Asleep in the carriage box, you snore softly as he steps over a moss grown log. The two dead horses giddyup at the sound of his song restarting. Never fear. Whistling October will finish before the night's end.
Houses blot out their windowlights. Pathways darken as peasants assigned that night do their duty to prevent a conflagration from engulfing the town's soundly sleeping residents. Not a light. Not a sound but his whistle raising goosebumps on every neck and intimidating every branch. Shivering branches hide their heads together, entire canopies trembling under the light of the moon, under the sea of navy blue. Every stolid Oak becomes a Weeping Willow after hearing the ominously hopeful tune of Whistling October. Sounding from an indefinate direction, skyward, none of the trees can pinpoint him.

Not that it would matter. Once within hearing range, they cannot move their stubby little roots fast enough to escape his vortex. He comes swiftly, and never makes a false move by arousing fear early. He is a master of his trade, though younger than Winter, Spring and Summer. The youngest of four brothers, his pride arises not from his station, but from diligent work and a spotless record, attesting to accomplishment after accomplishment.

Soothing musical man wearing black jeans and a matching tshirt, with scant protection from the chilly evening. His only warmth comes by an orange cotton cloak and cap, and by holding you in his arms. One woman for one night every season--October's coming. Whistling, all he wishes for is your warmth.

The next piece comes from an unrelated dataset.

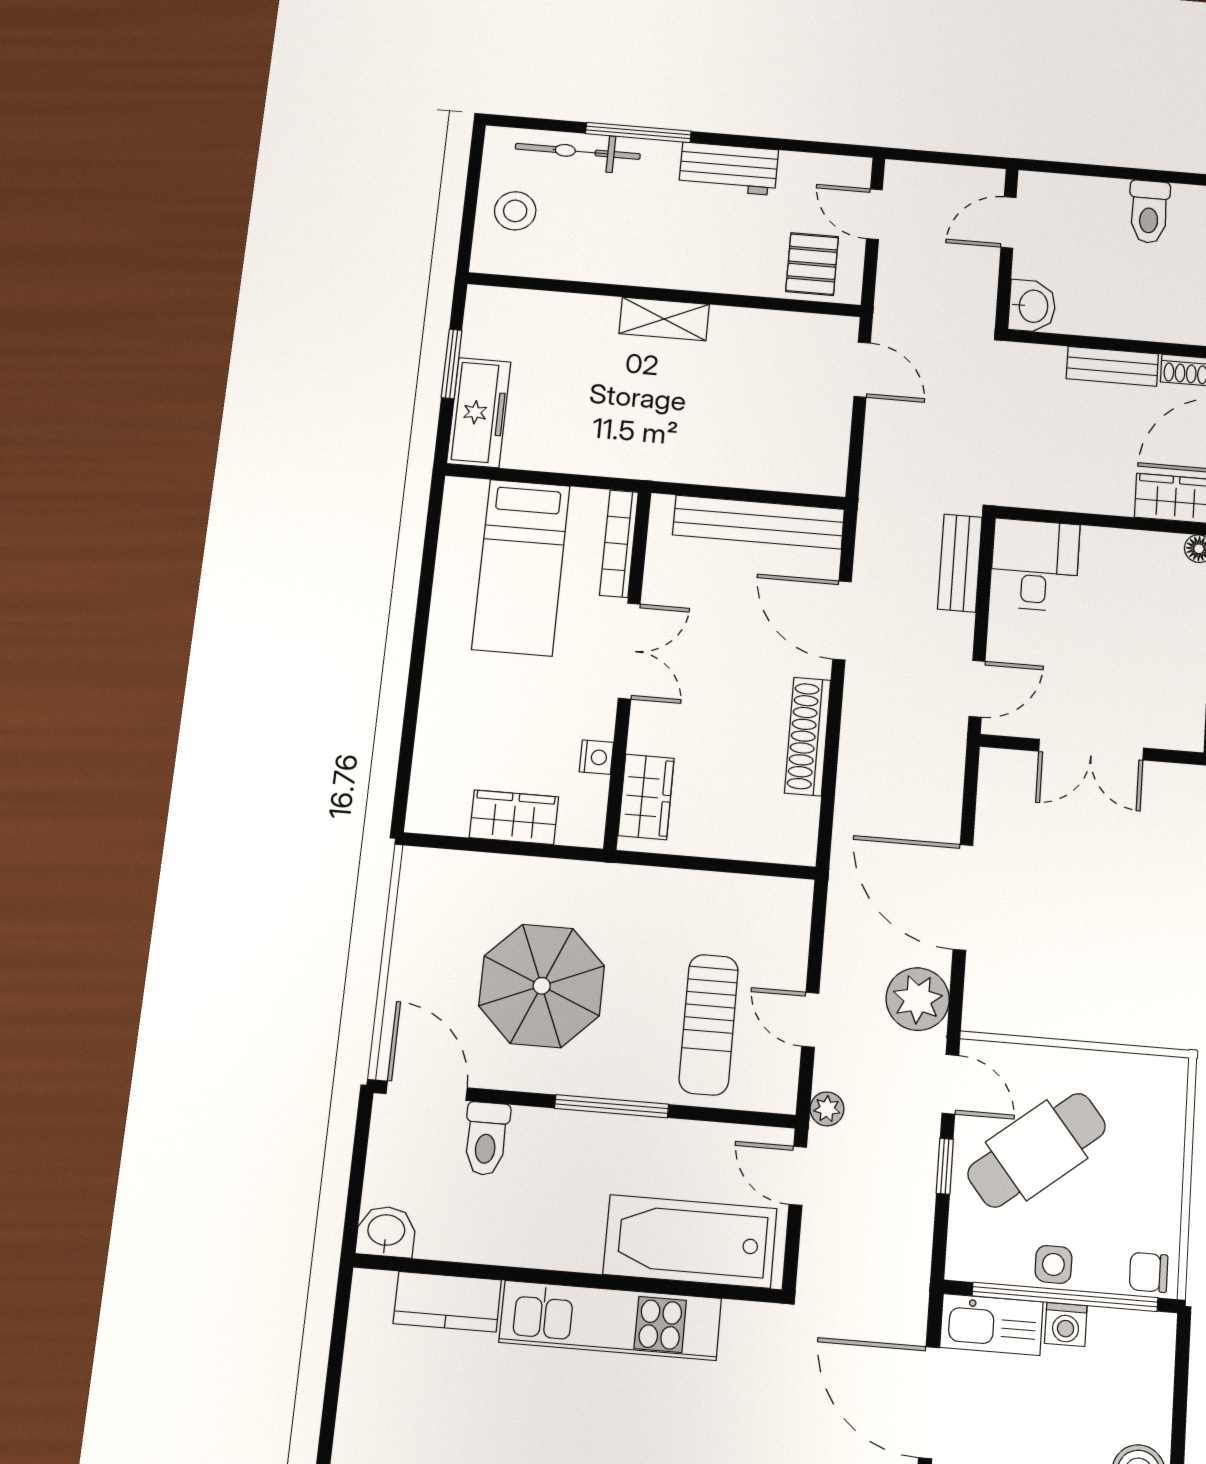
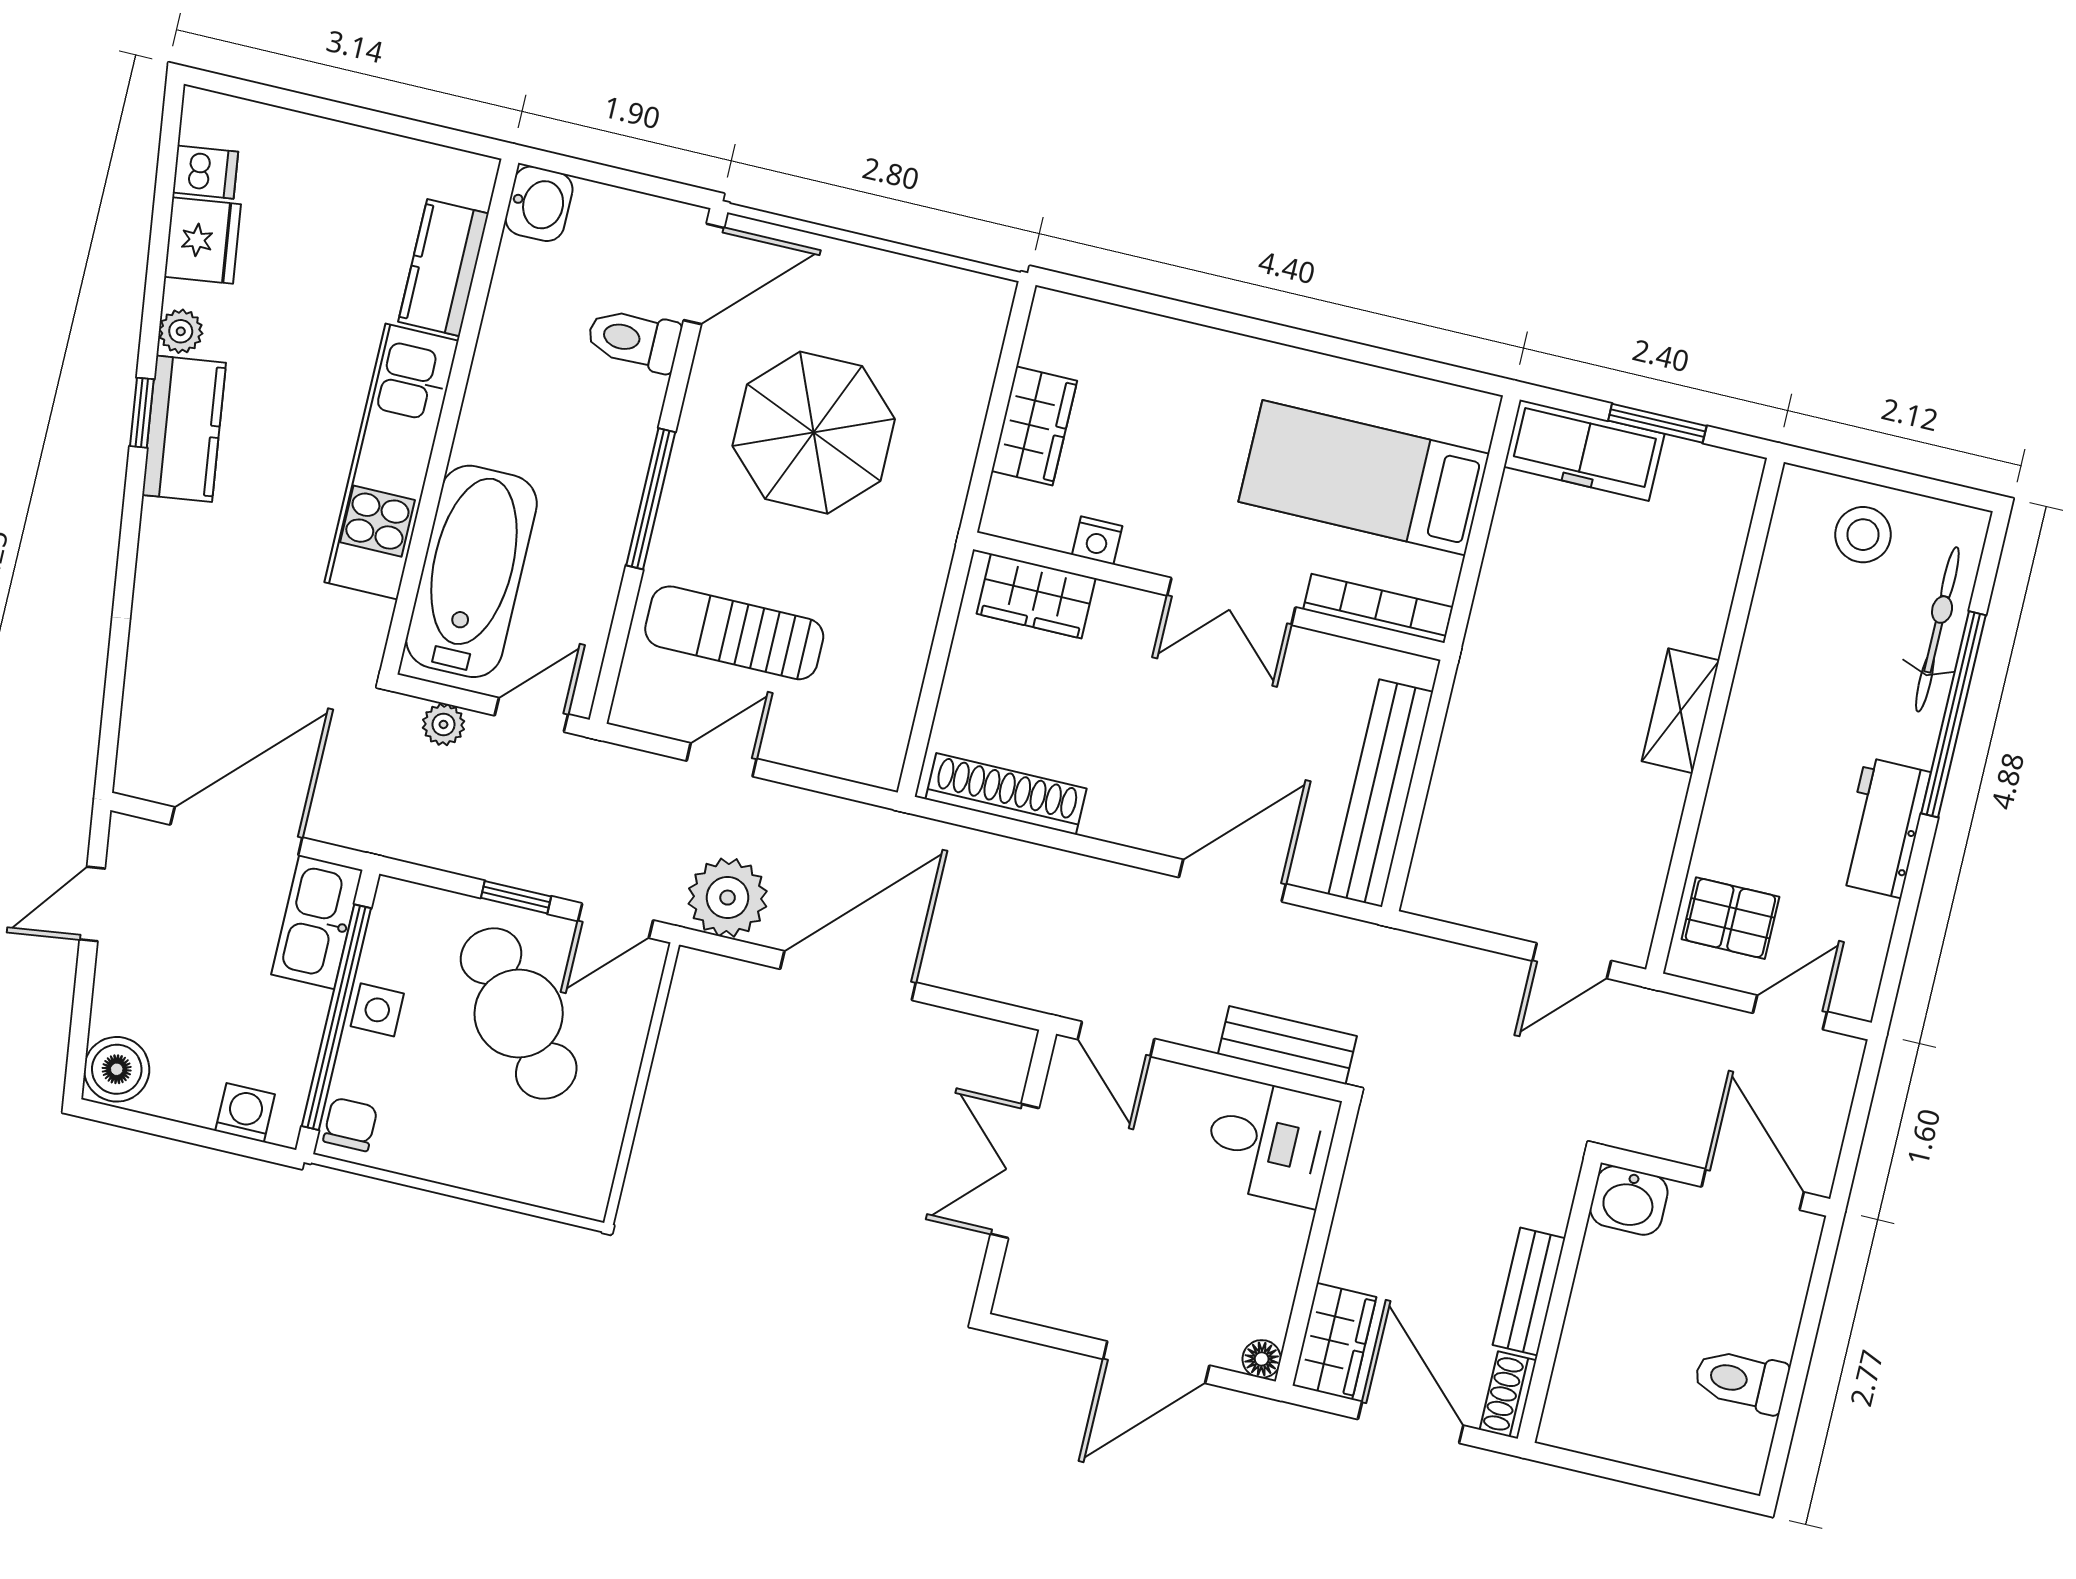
window: (638, 132) -> (1954, 714), width x1.46
door: (1009, 222) -> (1753, 1189), width x1.38
shoe rack: (808, 737) -> (1006, 794), moved
plant: (827, 1109) -> (443, 724), moved
washing machine: (1066, 1324) -> (245, 1113), moved, turned 90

Through the forest, on hiis carriage, the sussurus of leaves accompanies the sound of bobbing phantom horses. Swishing branches, dangling leaves intermixing in a clouds of swirling oranges and browns, October comes with a fluttering cape, hands outstretched, eyes--dark pits--mouth--parched white bone--opening wide to whistle. Is there nothing murderous about coming upon a full orange forest, brilliant with the colors of its leaves, and leaving it as a high thicket of bare skeletal branches shivering in the autumn breeze? Whistling hopefully, October does his best to mind leaving them unhurt, letting them know with his tune that, come dawn, he'll open his bag for their re-blume.

Loving the forest and living in it one night every four seasons, loving it for the warmth of a townswoman, he begins his flight away, whispering same as he came, assiduously keeping to his character lest the leaves fly from his bag regardless of his bidding.

But before leaving over the horizon, he sets you down on the ground just outside of town. He wakens you by ceasing his tune for a moment, and brushing your cheek with one boney finger, careful not to scratch. You open your eyes and see his white face, his pits for eyes, horrified. And before you can react he takes your hand, lightly, brings it to his barren white boney lips and kisses it, startling you. Releasing your hand, he bows, walks back to his carriage and begins whistling again, rising in the air with his horses in tow, looking downward.

A special night, a change of seasons, love gone in the air, whistling October shan't ride again for another four of them.